OSX Mavericks (soon to be upgraded by me to Sierra). In its Network settings you can set the MTU to whatever value you wish, within a specified range. And so, based on what you've said, I've changed it from 1500 to 1492. For such a minor change, I was not anticipating any great difference in 'zippiness to screen' but presumably if there's a better match, the efficiency of getting packets across the Ethernet connection to/from the router will be slightly improved (probably less buffering required). It seems to be running okay with this change.
It shouldn't really make any noticeable difference for tcp, there won't be any buffering saved.
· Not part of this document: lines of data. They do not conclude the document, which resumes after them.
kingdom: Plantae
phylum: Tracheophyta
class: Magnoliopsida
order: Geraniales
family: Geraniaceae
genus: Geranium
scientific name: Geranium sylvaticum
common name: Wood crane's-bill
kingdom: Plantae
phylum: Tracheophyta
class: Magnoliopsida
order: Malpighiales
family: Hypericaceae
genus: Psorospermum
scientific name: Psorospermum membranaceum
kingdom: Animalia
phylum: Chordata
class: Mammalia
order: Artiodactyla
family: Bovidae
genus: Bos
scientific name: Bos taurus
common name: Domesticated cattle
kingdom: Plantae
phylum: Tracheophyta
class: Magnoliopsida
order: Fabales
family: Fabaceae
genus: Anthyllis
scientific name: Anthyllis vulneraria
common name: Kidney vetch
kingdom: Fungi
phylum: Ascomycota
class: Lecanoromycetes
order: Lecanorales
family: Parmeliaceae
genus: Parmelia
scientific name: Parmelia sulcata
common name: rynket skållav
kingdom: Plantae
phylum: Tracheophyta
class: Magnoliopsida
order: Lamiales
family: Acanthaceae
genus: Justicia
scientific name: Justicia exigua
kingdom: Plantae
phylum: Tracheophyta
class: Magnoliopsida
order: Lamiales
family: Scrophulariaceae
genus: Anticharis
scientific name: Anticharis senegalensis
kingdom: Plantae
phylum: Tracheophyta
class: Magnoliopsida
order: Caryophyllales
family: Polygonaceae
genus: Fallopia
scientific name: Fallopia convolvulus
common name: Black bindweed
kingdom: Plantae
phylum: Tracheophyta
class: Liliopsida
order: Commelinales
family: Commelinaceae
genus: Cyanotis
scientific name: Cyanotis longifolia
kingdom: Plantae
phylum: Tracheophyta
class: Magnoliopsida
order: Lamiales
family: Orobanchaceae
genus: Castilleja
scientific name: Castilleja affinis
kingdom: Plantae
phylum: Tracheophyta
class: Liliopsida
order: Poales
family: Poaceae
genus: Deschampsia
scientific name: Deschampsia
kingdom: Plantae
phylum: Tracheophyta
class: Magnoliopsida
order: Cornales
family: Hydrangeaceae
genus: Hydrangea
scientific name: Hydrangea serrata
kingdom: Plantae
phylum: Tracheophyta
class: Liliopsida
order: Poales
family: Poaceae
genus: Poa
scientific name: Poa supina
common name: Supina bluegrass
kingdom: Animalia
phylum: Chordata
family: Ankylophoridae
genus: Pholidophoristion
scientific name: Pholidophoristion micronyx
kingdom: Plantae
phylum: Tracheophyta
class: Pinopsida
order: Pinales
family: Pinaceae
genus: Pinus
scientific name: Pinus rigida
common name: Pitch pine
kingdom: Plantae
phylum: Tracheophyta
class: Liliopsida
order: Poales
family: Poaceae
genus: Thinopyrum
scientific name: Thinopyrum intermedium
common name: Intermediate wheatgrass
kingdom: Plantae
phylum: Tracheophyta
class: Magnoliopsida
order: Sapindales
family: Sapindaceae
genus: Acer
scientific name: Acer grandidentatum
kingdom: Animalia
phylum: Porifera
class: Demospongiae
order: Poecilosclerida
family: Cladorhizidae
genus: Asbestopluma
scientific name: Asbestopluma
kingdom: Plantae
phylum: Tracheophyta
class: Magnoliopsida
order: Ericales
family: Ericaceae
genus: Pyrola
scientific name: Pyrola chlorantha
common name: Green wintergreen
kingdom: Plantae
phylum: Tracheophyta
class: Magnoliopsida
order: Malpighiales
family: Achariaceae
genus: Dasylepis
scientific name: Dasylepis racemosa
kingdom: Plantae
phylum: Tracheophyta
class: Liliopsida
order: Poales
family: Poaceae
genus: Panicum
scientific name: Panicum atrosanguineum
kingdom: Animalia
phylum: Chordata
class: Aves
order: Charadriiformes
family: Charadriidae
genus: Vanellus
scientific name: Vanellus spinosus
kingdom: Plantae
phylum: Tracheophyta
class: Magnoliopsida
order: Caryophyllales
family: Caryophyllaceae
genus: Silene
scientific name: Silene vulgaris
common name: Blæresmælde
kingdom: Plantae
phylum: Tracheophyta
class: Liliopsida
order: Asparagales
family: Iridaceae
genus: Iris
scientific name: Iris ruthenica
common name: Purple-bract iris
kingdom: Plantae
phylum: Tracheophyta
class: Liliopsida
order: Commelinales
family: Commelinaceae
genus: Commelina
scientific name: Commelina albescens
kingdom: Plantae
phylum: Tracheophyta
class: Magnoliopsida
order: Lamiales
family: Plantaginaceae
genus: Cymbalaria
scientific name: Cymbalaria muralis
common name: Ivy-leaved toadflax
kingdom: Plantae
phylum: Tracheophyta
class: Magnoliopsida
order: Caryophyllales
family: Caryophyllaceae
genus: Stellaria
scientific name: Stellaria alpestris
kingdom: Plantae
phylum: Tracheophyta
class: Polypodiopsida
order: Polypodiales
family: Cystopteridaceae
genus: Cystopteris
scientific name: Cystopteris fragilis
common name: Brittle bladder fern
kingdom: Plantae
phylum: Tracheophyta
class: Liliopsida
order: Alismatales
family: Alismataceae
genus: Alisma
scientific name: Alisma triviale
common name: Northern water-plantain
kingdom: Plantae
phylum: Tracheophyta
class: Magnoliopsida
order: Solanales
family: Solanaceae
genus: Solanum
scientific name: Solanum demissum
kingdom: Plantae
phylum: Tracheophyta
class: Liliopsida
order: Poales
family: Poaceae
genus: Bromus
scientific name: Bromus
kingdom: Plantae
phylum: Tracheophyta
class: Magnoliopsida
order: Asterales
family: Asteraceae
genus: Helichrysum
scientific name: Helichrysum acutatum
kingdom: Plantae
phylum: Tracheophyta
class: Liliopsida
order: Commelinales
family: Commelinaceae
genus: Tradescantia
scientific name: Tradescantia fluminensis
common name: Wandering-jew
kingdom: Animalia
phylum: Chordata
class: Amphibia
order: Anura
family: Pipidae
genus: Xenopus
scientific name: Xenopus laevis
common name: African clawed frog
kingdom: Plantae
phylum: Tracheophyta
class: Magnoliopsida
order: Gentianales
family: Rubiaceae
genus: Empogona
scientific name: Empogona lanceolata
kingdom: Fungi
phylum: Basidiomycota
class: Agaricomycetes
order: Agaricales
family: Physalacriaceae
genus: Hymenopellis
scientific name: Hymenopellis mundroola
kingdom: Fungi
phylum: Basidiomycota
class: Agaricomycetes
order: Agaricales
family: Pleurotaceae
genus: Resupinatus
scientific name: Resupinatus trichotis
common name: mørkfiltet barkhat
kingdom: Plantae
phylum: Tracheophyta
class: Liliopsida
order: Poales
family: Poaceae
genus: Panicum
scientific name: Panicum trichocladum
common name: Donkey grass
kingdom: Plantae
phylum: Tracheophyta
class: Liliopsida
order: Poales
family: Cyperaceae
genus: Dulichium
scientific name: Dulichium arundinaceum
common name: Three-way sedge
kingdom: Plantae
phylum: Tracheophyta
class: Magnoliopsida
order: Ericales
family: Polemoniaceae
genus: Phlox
On uploading save of a one off, couple of ms, when you first send a 1500 packet and the router says "too big".
For downloads the router will mss clamp tcp anyway so with or without changing mtu on PC the incoming would be 1492.
I wouldn't change anything on a modern OS that does window scaling - especially rwin type tweaks that may have helped some ancient windows 15 years ago.
I can't remember what Win XP defaults were. If tcp window scaling was off, then for FTTC speeds finding a way to enable it would gain a lot for single thread.
As has already been said - you can do 1500 on BTW pppoe, kit permitting. It's not a ptm limitation just that using pppoe historically meant using 1492 before jumbo/mini jumbo frames were possible on ethernet.